The assertions made in Washington in response to Indian rhetorical optimism in the last few days quoted above should rightfully have been contested because if the US Administration insists that the 123Agreement would be in complete compliance with the Hyde Act then obviously India's strategic autonomy on its nuclear weapons program stands compromised and sold out to USA. The Hyde Act basically protects US non-proliferation agenda and is a pretext to force India into CTBT compliance through the backdoor.

To this confusing heap of different interpretations needs to be added the significant and startling reluctance of the Indian Prime Minister and the Congress Government to release the Full Text of the Deal negotiated along with its fine text. Those who are conversant with USA fully know that it is in the Fine Print that all the devilish details are camouflaged which ordinary people do not have the patience to read.

If the US Administration has compromised and conceded India's three nuclear demands to safeguard her strategic autonomy then the Congress Government spokesmen would have triumphantly gone to town hailing their achievements. The picture in New Delhi is just the opposite. The Government is visibly reluctant to release the Full Text.

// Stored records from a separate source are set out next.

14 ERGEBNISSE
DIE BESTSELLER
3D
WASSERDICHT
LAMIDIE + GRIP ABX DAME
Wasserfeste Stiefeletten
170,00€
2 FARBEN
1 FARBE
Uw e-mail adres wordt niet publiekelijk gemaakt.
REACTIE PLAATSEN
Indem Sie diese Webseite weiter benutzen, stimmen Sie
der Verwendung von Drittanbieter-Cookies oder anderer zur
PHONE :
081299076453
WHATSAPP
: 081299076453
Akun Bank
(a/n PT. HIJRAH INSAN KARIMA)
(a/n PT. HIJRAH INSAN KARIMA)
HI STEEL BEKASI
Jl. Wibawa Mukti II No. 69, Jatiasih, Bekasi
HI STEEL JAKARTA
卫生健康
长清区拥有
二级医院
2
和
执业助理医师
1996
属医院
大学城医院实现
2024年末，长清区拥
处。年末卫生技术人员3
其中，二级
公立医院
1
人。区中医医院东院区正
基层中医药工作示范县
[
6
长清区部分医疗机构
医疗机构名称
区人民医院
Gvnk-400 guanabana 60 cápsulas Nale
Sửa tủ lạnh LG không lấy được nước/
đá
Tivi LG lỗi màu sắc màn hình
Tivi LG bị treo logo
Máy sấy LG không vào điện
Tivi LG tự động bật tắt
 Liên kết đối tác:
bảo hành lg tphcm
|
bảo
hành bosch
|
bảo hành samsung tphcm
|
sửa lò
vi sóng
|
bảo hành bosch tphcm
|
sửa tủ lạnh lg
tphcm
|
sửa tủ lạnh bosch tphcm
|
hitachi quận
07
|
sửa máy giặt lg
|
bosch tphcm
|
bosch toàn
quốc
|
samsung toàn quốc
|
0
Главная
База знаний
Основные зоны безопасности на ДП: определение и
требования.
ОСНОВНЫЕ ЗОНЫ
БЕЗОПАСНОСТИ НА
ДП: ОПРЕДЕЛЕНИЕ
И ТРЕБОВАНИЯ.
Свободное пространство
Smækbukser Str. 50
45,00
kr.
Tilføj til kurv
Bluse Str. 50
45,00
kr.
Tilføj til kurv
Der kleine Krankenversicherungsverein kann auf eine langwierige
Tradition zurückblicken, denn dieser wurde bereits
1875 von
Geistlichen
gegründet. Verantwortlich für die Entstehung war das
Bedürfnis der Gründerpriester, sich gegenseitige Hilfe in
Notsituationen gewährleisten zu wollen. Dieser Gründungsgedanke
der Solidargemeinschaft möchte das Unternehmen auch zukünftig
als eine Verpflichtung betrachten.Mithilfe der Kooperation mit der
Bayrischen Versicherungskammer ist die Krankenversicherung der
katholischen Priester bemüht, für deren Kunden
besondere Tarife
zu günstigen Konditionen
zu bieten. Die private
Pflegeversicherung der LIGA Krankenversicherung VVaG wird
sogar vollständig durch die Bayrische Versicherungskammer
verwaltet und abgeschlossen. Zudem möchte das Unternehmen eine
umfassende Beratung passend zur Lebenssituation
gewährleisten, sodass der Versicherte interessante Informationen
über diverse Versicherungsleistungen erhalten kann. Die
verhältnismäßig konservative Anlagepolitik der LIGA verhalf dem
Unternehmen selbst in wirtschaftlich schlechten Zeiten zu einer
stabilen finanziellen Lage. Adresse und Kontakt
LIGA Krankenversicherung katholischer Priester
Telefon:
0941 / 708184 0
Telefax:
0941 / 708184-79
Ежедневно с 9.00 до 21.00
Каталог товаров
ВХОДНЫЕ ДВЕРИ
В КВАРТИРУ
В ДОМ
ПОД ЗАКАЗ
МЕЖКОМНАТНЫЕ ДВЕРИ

Even the Leftists and the opposition BJP leaders were given an official briefing for forms sake and were not shown the Full Text. This is a gross deviation from democratic norms.

Obviously something is amiss and leads to further speculation that the Congress Government has probably indulged in a strategic sellout to USA for reasons best known to it.

Regular readers of this Column would recall from my writing of July 2, 2007'Indo-US Nuclear Deal: Fears That Indian e Minister May Climb Down' had mentioned that palpable fears exist that the Congress Government may climb down and compromise on the Nuclear Deal under US pressure and that the Prime Minister in all the din of the palpable fears had consistently shied away from re-asserting the assertions that he had made on the floor of the Indian Parliament to soothe Indian public opinion which stood agitated on the conditionalities being attached to the original agreement.

On the contrary the Prime Minister and his top diplomats had begun asserting of late that foreign policy and foreign policy negotiations do not require to be placed in the public domain and that Parliament's approval is not required constitutionally. This may be technically correct but not democratically and politically correct as no political party's election manifesto spells out its foreign policy agenda in detail

More importantly foreign negotiations involving critical implications on India's strategic autonomy and national security cannot be claimed as the sole preserve of the ruling political dispensation. The last time a Congress Prime Minister so asserted and followed this precept he fell from the iconic pedestal on which India had placed him and India took nearly two decades to recover from the strategic debacle that such misguided prime ministerial prerogatives brought about.

The Indian strategic community, foreign policy analysts and the bulk of the Indian print media has come out strongly against the Congress Government's ill advised move to freeze the Full Text of the Nuclear Deal arrived at with USA.

The media criticism goes to the extent of indicating that the Congress Government stands sold out to USA on its foreign and defense policies and extending all the way to even agriculture. The present Government is accused of taking all its policy decisions cues from Washington.

The present selective leaks by the Government are being read as part of a disinformation and misinformation campaign by the Congress Government to soften Indian public opinion to receive the shocks of the strategic sellout that has taken place when the Full Text is released at a later stage.

In the absence of the Full Text and its associated Fine Print and the Government's reluctance to share it with its own Coalition Partners the strategic community in India perforce is led to the conclusion that the Congress Government has presumably climbed down from its Parliamentary assertions on the US-India Nuclear Deal and made compromises leading to a sell-out on India's strategic autonomy.